QUOTED TEXT:

====

IT FROM BIT—THREE QUESTIONS

These are the three questions:

  1. How come existence?
  2. How come the quantum?
  3. How come “one world” out of many observer-participants?

Wheeler’s answer to the first question is: “…every it—every particle, every field of force, even the spacetime continuum itself—derives its function, its meaning, its very existence entirely—even if in some contexts indirectly—from the apparatus-elicited answers to yes or no questions, binary choices…bits.”

That statement seems to be implicitly based on a a physicalist view of reality; that only those things measured or tied to a physical picture of the world are real. What about all those important things that can never be quantified as a binary choice? I’ll mention just three in which degree, rather than “yes” or “no” enter as qualifiers: love, faith, happiness.

Wheeler gives three examples to support the claim that information theory—“it from bit”—is a foundation for quantum theory: (1) The Wootters-Zurek demonstration that the photon can not be split, can not be cloned; (2) The Aharanov-Bohm experiment in which a magnetic field, negligible in the neighborhood of an electron, nevertheless affects its trajectory; (3) The Beckenstein entropy of dark holes, in which the entropy of a black hole is proportional to the area encircled by its horizon, and thus contains (lost?) information.

====

Dataset excerpt:
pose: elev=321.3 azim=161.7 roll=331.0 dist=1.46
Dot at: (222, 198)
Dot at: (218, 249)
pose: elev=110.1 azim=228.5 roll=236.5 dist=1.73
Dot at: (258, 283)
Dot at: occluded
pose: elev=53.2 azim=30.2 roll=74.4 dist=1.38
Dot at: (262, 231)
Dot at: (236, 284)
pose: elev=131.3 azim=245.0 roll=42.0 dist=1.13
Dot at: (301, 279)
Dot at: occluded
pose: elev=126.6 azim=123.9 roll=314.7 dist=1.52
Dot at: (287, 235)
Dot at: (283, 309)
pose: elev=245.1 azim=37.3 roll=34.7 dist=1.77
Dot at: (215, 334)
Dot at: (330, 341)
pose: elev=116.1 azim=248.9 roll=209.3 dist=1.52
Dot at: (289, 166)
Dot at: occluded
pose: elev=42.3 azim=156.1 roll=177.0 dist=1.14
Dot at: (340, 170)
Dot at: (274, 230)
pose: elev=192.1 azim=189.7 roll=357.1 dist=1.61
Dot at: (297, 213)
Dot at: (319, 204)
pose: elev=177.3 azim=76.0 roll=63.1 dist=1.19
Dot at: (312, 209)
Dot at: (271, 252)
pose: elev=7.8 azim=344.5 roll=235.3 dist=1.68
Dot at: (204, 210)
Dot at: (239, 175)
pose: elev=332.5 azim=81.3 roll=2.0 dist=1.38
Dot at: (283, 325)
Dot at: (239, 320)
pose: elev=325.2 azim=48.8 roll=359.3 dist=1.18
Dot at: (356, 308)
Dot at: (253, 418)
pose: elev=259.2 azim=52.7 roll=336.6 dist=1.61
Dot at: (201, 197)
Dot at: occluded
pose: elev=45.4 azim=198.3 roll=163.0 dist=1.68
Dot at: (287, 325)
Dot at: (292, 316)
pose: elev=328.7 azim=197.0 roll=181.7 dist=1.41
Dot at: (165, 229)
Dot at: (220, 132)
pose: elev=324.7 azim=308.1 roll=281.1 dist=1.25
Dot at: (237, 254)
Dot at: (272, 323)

====

COMPLETE THE FOLLOWING:
1 - Update the essay on Wheeler's three questions, starting at the words "These are the" and stopping after "love, faith, happiness.". Put "materialist" wherever "physicalist" appears in that stretch.
2 - Go on with the essay on Wheeler's three questions from where it stops.

TASK-BY-TASK RESULTS:
1 -
These are the three questions:

  1. How come existence?
  2. How come the quantum?
  3. How come “one world” out of many observer-participants?

Wheeler’s answer to the first question is: “…every it—every particle, every field of force, even the spacetime continuum itself—derives its function, its meaning, its very existence entirely—even if in some contexts indirectly—from the apparatus-elicited answers to yes or no questions, binary choices…bits.”

That statement seems to be implicitly based on a a materialist view of reality; that only those things measured or tied to a physical picture of the world are real. What about all those important things that can never be quantified as a binary choice? I’ll mention just three in which degree, rather than “yes” or “no” enter as qualifiers: love, faith, happiness.

2 -
Information theory as foundational for quantum theory is very much in vogue these days. The most thorough and intelligible discussion of information theory/quantum mechanics that I’ve found is Christopher Timpson’s Ph.D. Thesis, “Quantum Information Theory and the Foundations of Quantum Mechanics“. I’ll not attempt to summarize that work, but only remark that Timpson shoots holes in several attempts to establish information theory as the grounding for quantum mechanics, but does endorse one proposal, which lays a quantum mechanics foundation not only on information theory but on the mathematics of C-algebras.

As did Wheeler, I’ll leave the answer to the third question until the “four no’s” and “five clues” are discussed.

THE FOUR NO’S

  1. No “tower of turtles”;
  2. No laws;
  3. No continuum;
  4. No space, no time.

The “no tower of turtles” statement asserts that infinite regress in a causal chain is not possible. In this Wheeler, St. Thomas Aquinas, and other philosophers are in agreement.

The “no laws” assertion denies that the universe is a machine built on law, a machine that would entail a multiverse, “universes in infinite variety and infinite number”. Rather, Wheeler envisions a “world self-synthesized”: “…the notes struck out on a piano by the observer-participants of all places and all times, bits though they are, in and by themselves constitute the great wide world of space and time and things.”

The “world self-synthesized” by “observer-participants of all places and all times” is, presumably, the answer or part of the answer to the third question above. But more questions are raised than answered here. Would an annelid worm, an eagle, and a human synthesize the same world, or is it only “intelligent beings”? If the last, what about the world synthesized by a Cro-Magnon man, an Australian aborigine, and Helen Keller? I don’t see a coherent scheme here.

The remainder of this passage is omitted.